Fast, raw, power punk-rock
Although labeling a band as “punk” rarely advances the understanding of a group, any proper description of Amyl and The Sniffers would have to start there. On their eponymous first, full-length album, they dabble in a few subgenres that, if mentioned, might provide a clearer picture, but Amyl and The Sniffers prefers simplicity. They wear their punk-rock ethos on their sleeve throughout all eleven songs, only one of which lasts longer than four minutes. It is a speedy, uncluttered collection, and when lead singer Amy Taylor can catch her breath, it contains as much screaming as blistering guitar work.

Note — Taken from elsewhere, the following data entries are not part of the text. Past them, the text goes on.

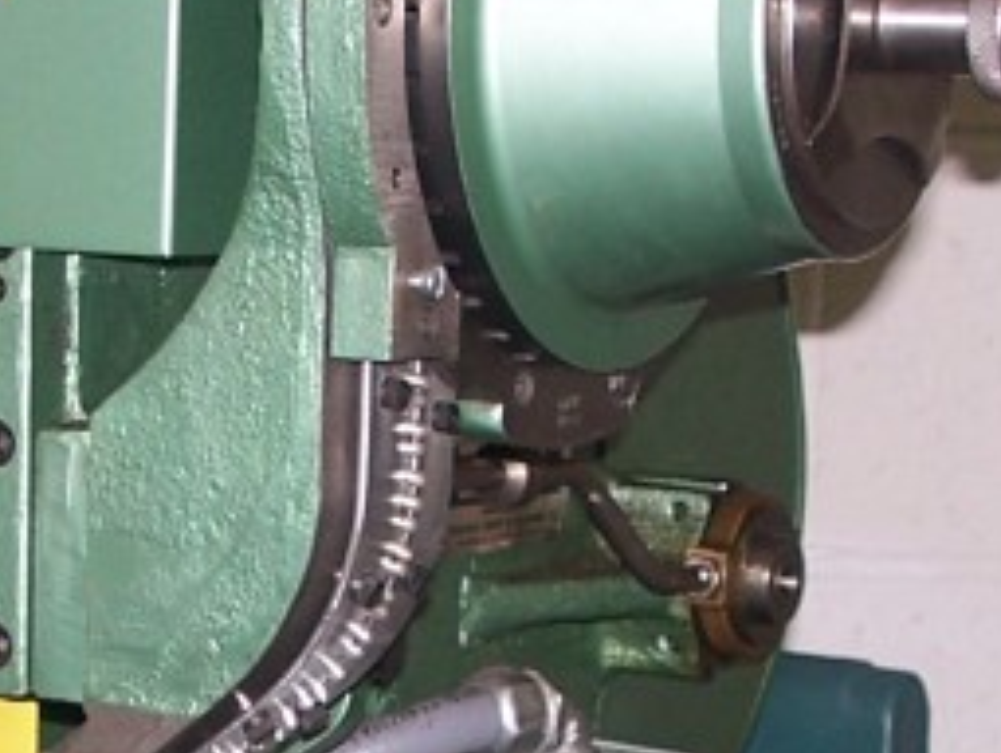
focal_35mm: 137
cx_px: 287
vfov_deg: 10.7
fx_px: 3967
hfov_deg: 14.3
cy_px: 851
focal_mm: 6
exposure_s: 1/60
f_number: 2.8
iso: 80
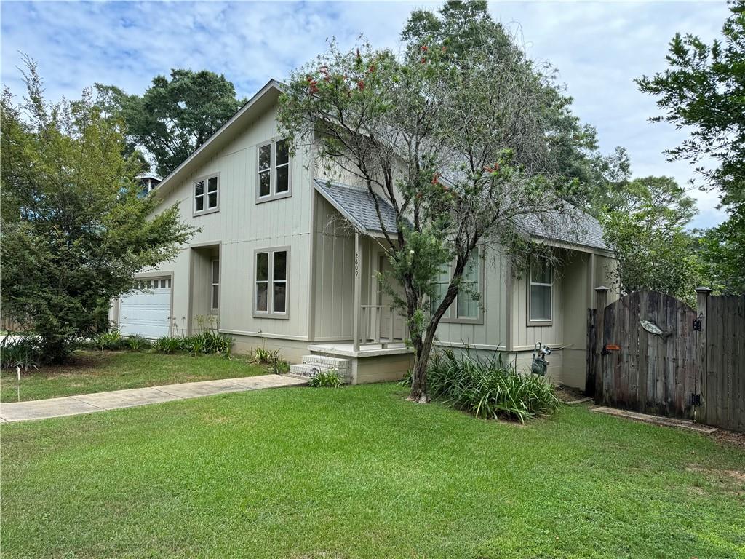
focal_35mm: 24
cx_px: 372
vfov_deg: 56.8
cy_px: 280
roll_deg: -0.6
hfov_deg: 71.6
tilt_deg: +2.1
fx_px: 517
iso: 80
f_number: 1.78
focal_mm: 6.76
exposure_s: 1/1151
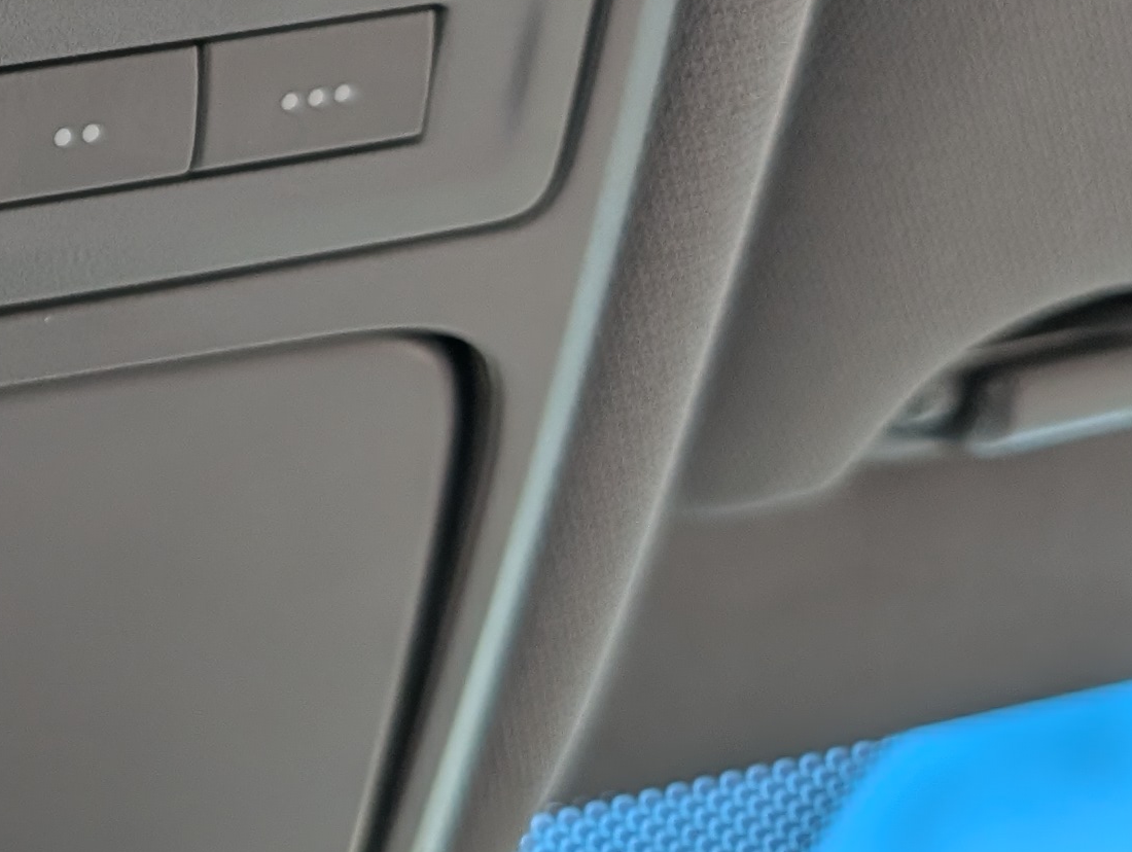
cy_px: -98
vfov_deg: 16.1
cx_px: -648
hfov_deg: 18.9
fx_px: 2914
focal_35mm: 89
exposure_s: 1/154
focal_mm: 6.9
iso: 55
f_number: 1.68
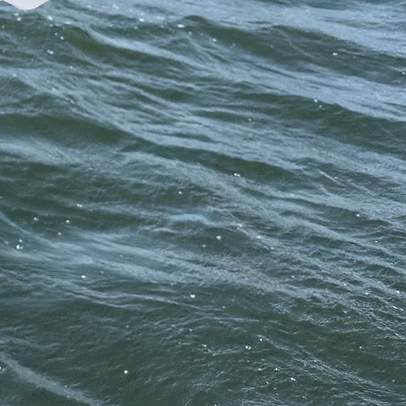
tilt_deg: -10.4
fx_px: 1075
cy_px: -53
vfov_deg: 20.3
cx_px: -249
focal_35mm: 81
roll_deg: -3.1
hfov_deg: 18.3
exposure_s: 1/4762
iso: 80
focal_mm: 6.86
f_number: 1.78
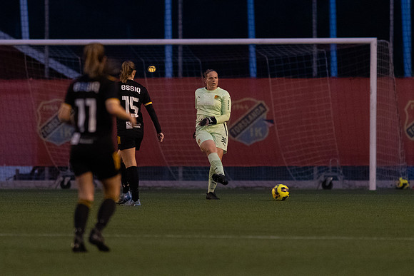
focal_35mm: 600
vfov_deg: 2.3
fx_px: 6901
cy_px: 138
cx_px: 207
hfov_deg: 3.4
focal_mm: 300
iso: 5000
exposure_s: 1/640
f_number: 3.2
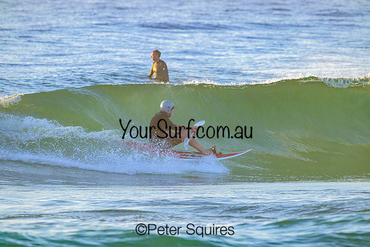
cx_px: 185
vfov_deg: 2.3
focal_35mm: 590
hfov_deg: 3.5
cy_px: 124
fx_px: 6065
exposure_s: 1/2000
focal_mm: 590
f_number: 11
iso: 1800
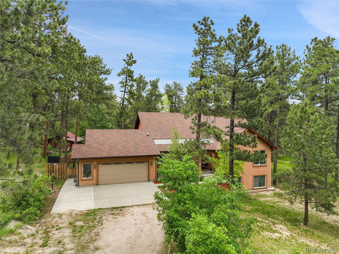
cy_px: 127
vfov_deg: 56.8
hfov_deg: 71.6
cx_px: 170
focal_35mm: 24
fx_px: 235
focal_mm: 12.29
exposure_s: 1/160
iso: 290
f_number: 2.8
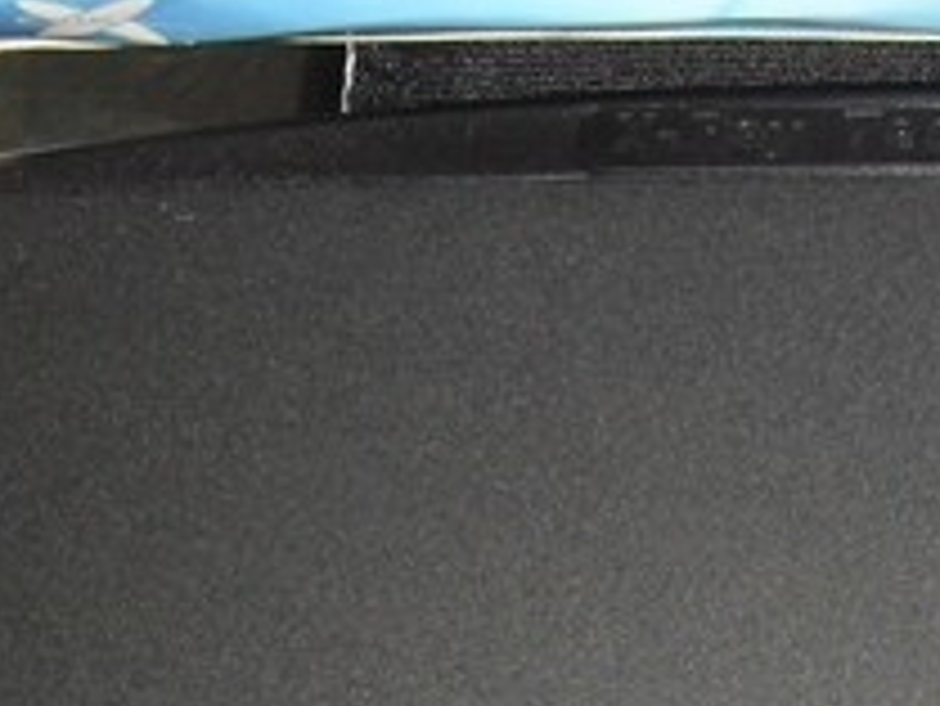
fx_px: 3641
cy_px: 1304
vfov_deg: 10.4
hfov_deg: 14.5
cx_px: 958
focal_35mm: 134
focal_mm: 6.3
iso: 200
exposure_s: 1/45
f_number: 3.2
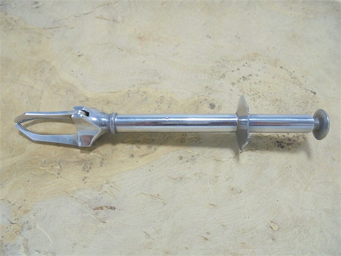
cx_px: 170
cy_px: 128
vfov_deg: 53.1
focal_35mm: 26
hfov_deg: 67.3
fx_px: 256
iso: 100
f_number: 3.5
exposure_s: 1/50
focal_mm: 4.6
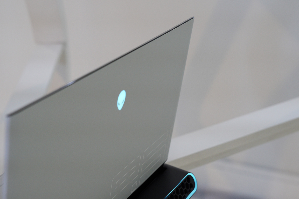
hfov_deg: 28.8
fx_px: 581
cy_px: 100
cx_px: 150
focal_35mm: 70
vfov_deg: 19.5
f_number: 4
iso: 800
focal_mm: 47
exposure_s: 1/80
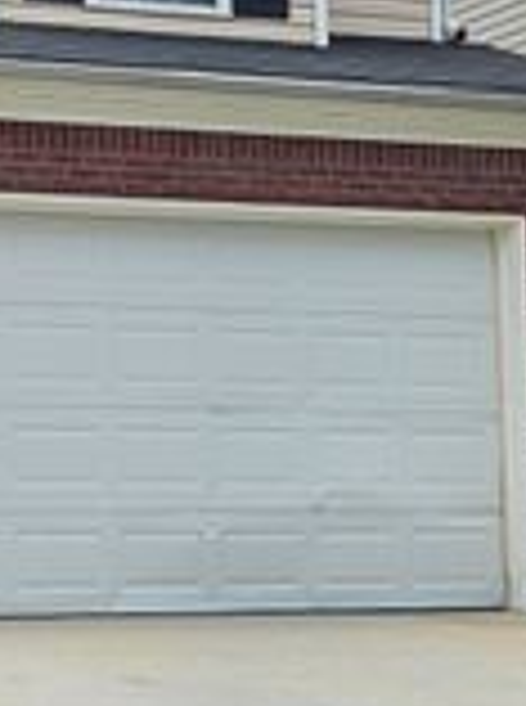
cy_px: 254
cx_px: -189
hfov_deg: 14.3
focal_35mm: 98
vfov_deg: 20.0
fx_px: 1994
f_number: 1.8
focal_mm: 5.4
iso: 25
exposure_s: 1/4279
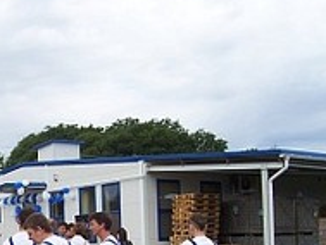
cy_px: 205
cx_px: 79
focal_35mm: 72
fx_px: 678
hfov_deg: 26.6
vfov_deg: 20.2
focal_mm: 5.6
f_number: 5.6
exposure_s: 1/500
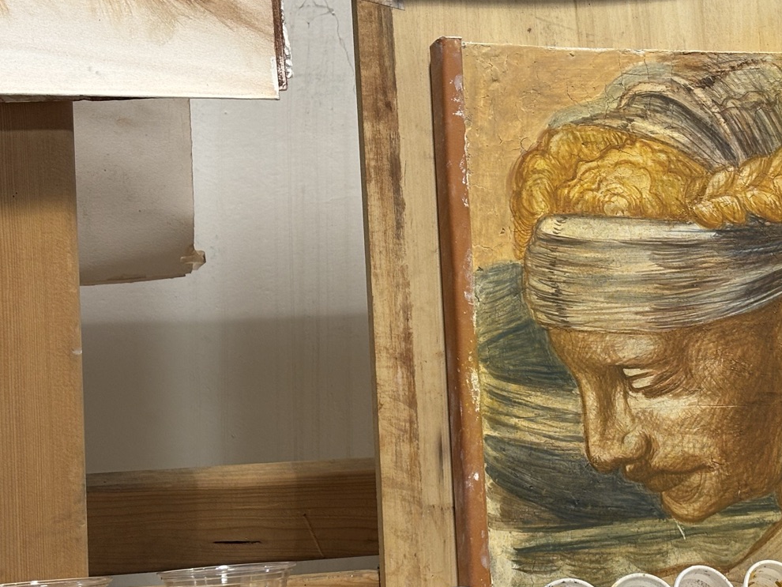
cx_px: 594
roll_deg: +0.0
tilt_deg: -4.4
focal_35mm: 84
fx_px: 1898
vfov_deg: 17.6
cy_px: 284
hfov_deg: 23.0
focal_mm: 5.96
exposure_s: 1/50
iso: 64
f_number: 1.6
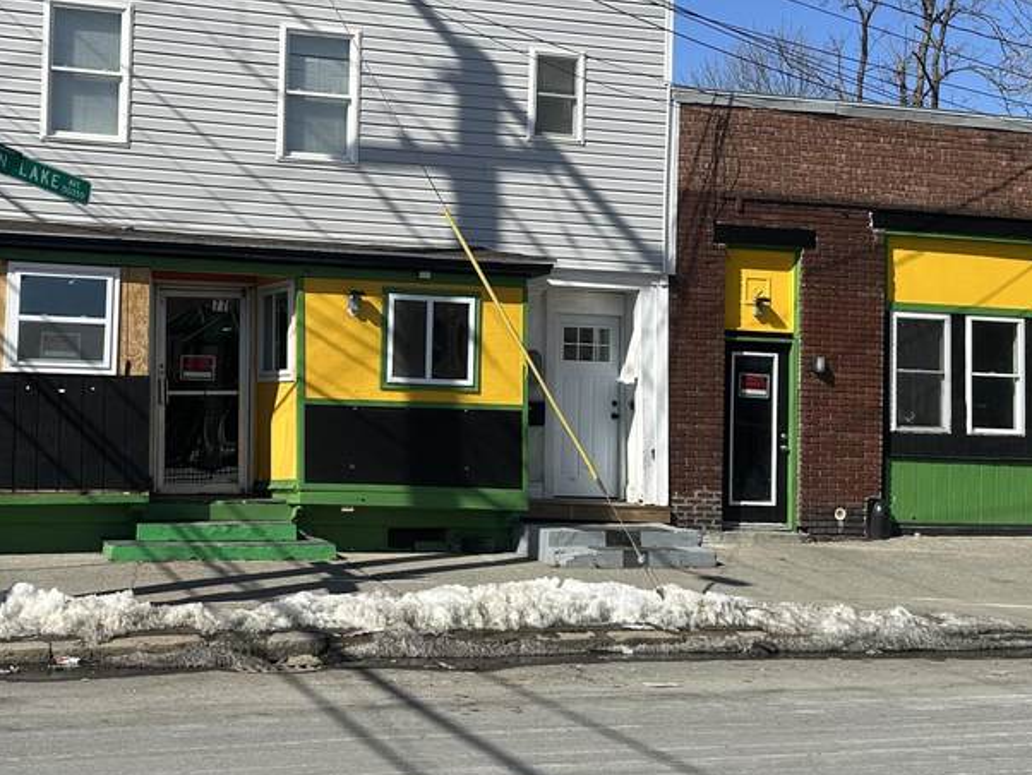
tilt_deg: +2.7
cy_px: 327
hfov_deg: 37.2
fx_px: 1521
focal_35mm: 51
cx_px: 369
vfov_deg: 28.5
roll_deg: -2.2
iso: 80
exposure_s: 1/6211
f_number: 1.78
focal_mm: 6.86
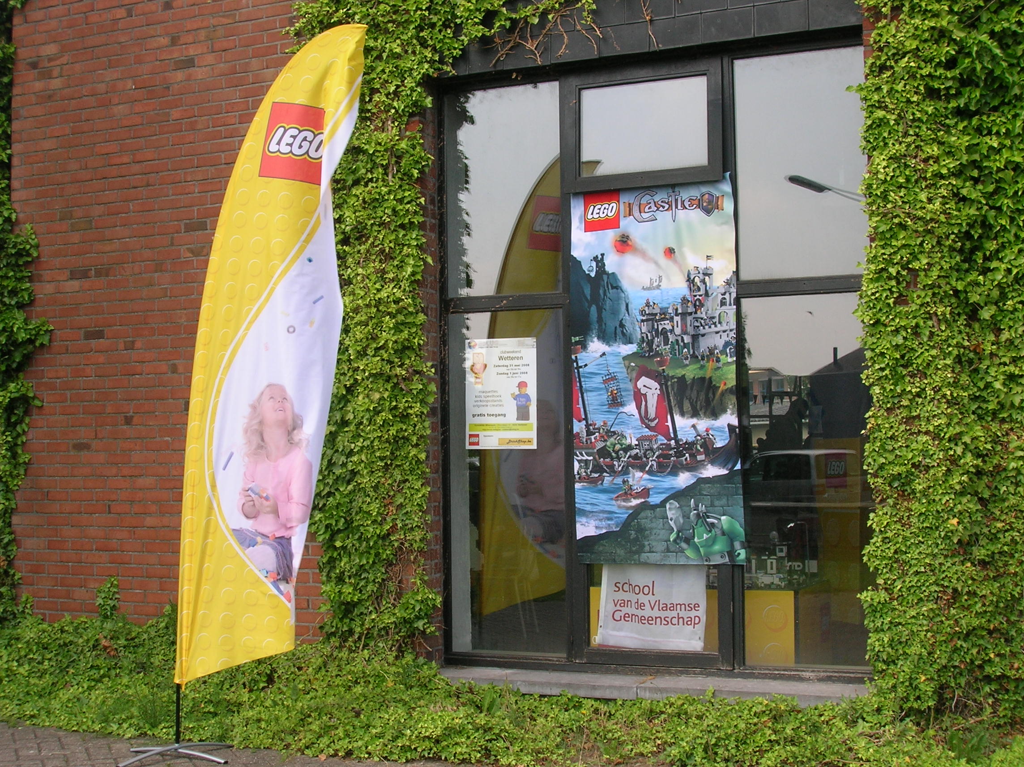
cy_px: 384
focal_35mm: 50
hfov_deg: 38.2
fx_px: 1478
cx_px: 512
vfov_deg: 29.1
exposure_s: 1/150
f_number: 5.6
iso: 50
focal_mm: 8.4
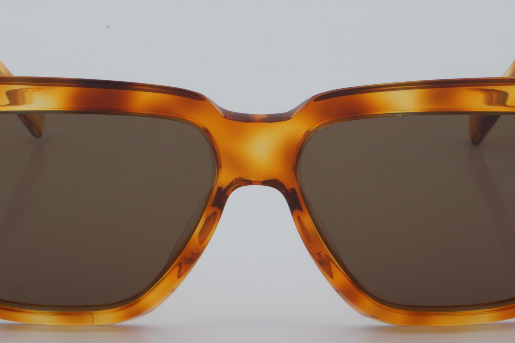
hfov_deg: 15.8
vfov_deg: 10.6
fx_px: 1857
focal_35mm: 130
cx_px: 256
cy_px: 179
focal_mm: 55
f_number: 32
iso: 100
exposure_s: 1/4
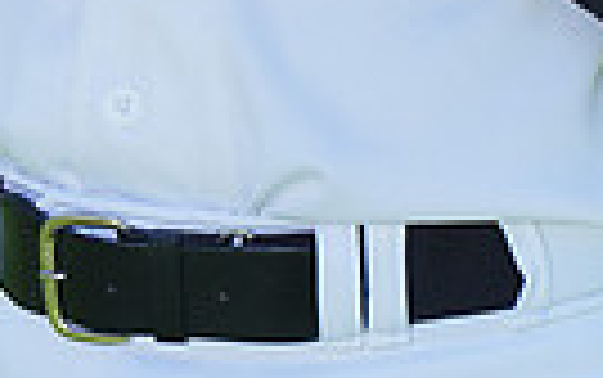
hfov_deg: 2.6
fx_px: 13471
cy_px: -670
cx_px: 272
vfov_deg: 1.6
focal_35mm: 819
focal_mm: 186
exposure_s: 1/250
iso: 200
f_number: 9
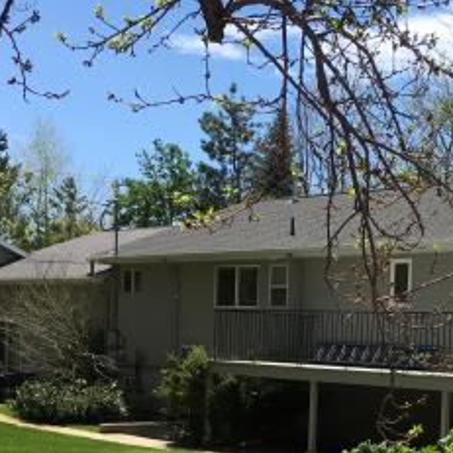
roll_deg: -3.2
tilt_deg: -3.0
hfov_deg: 23.7
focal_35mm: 71
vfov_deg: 23.7
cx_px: 402
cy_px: 408
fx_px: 1051
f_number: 2.2
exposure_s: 1/1374
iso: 25
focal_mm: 4.15
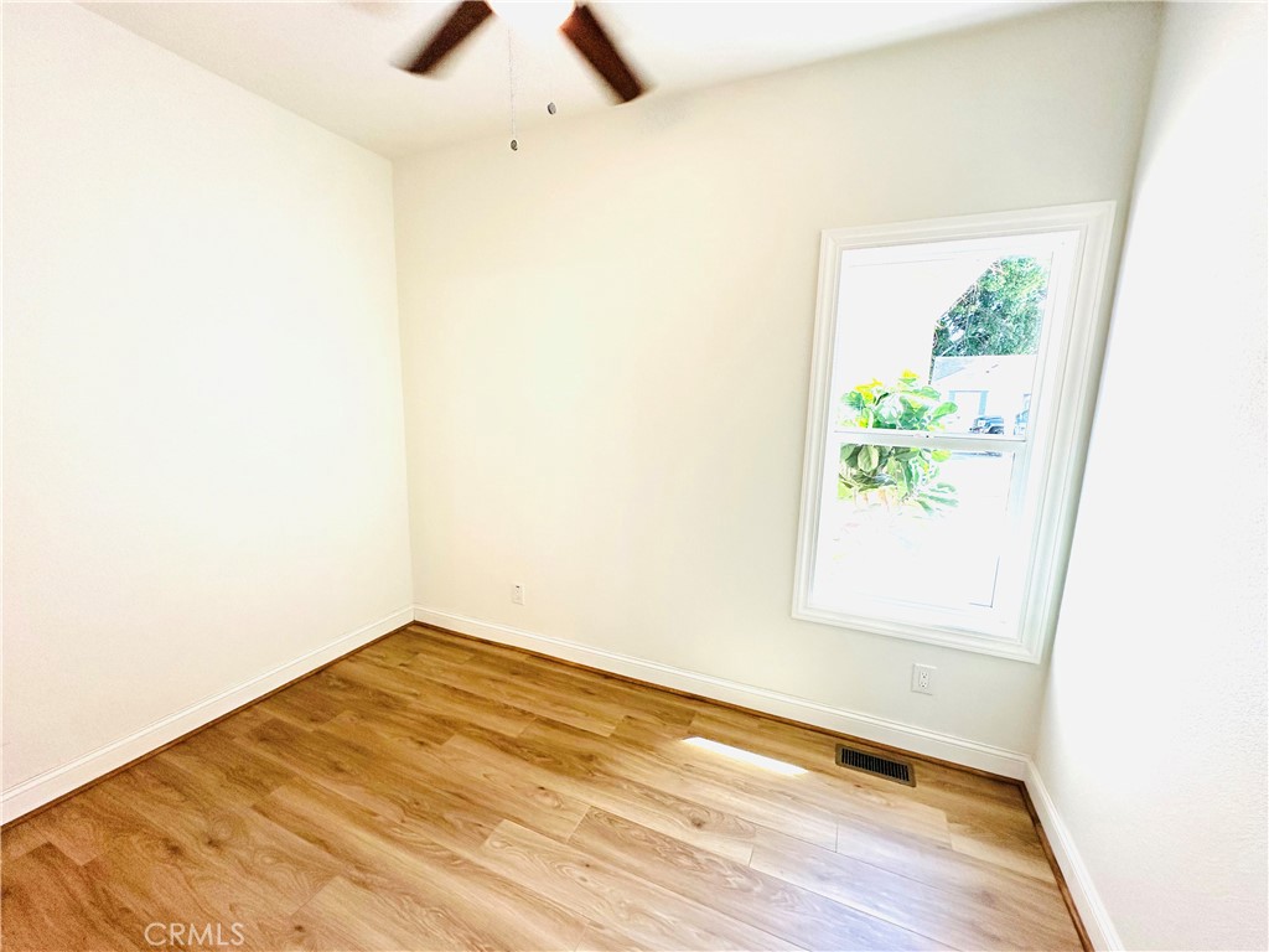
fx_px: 513
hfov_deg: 102.1
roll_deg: -1.4
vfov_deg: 85.7
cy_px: 476
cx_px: 634
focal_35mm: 14
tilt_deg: -8.7
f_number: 2.2
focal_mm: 2.22
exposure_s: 1/120
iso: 160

The band does not lack musical competence. They choose to make their authenticity into its own instrument. “Starfire 500” opens with a crunchy if basic, chord progression that is immediately joined by the rhythm section. Perhaps to build anticipation, or maybe to allow guitarist Dec Martens a sharp descending run over the main riff, or just a middle-finger directed at convention—either way—vocals don’t enter until two minutes into a song that only runs three and a half. “Gacked On Anger,” brakes the tempo with a clipped, metallic sounding lead, yet the fire remains with Taylor’s voice veering into a yell, “I don’t have a house, I can’t pay the rent.”
Lyrics are direct throughout the album and the band almost always opts for direct over subtle in their diction and delivery. Listeners who come across a song title like “GFY” will probably understand the aim of the song without having to hear it. Taylor avoids any confusion, peppering profanity and singing “Punch one, punch two, punch three/ I don’t like you and you don’t like me.”
“Angel” is one of the tracks on which the instrumentation slows down and the overall tone is less frenetic. Martens and Taylor carry the tune, providing a surf-rock infused motif and lyrics about a failed relationship delivered more solemnly than angrily. “Control” also contains evidence that Amyl and The Sniffers have done their musical homework and are influenced by other genres. Based around what might be best described as a blues shuffle soaked in punk angst, the rapid pulsating bass pushes the song in between the distorted chords of the chorus, punctuated by a series of grunts and shrieks.
Both “Got You” and “Shake Ya” return to variations of the rising and falling structure of the first track. Even if the hearts of the songs aren’t unique, they each have their own distinctions: “Shake Ya” features a memorable guitar solo and more than a hint of Black Sabbath creep and on “Got You,” Taylor is her most melodic.
Amyl and The Sniffers saves its longest song, “Some Mutts (Can’t Be Muzzled),” and it’s best verse-to-chorus change for last. The finale runs through several guitar tones on a versatile solo, while Taylor likens herself to a discarded dog. Amyl and The Sniffers don’t hide their influences and they aren’t breaking any new ground with this album. It is strong, has some great songs and a couple of stellar moments. Whether the band can, or wants to explore beyond their roots is an answer waiting in their next offering. Lovers of gritty, forcible and genuine rock will be satisfied with this debut.